Speaking in the European Parliament, Ms Szydlo said: "There have been no violations of the constitution in Poland recently.

"The Constitutional Tribunal is doing fine in Poland these days. It works. Nothing bad is going on," Reuters news agency quoted her as saying.

She said the EU should be supporting Poland's government and respecting the country's sovereignty.

"We are part of a united Europe This is a major value for us. We are Europeans and we are proud of it."

'System of checks'

However Guy Verhofstadt, the head of the Liberals and Democrats group in the European Parliament, challenged Ms Szydlo.
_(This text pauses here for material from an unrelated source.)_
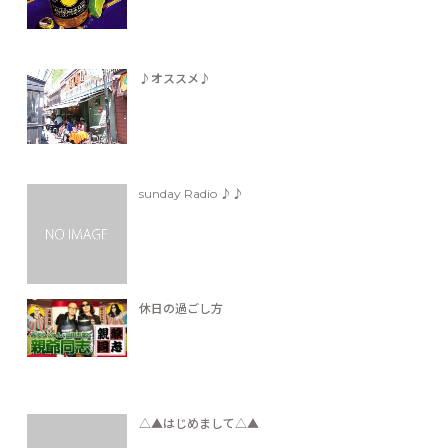
♪オススメ♪
sunday Radio ♪♪
休日の過ごし方
△▲はじめまして△▲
He expressed concern that the party seemed to be using its substantial parliamentary majority to "dismantle the system of checks and balances in the country".

Last week European Commission Vice-President Frans Timmermans announced a "preliminary assessment" of Poland's reforms under the EU's "rule of law mechanism".

On Tuesday, Ms Szydlo said she was disappointed Poland would be the first country monitored under the mechanism, which was introduced in 2014 to protect fundamental EU values.

"Today I can have a sense of injustice that it is Poland that is subjected to this experiment," she was quoted as saying.

Mr Timmermans said the review would be carried out impartially.

"When national rule of law safeguards seem to come under threat, the EU needs to act," Reuters quoted him as saying.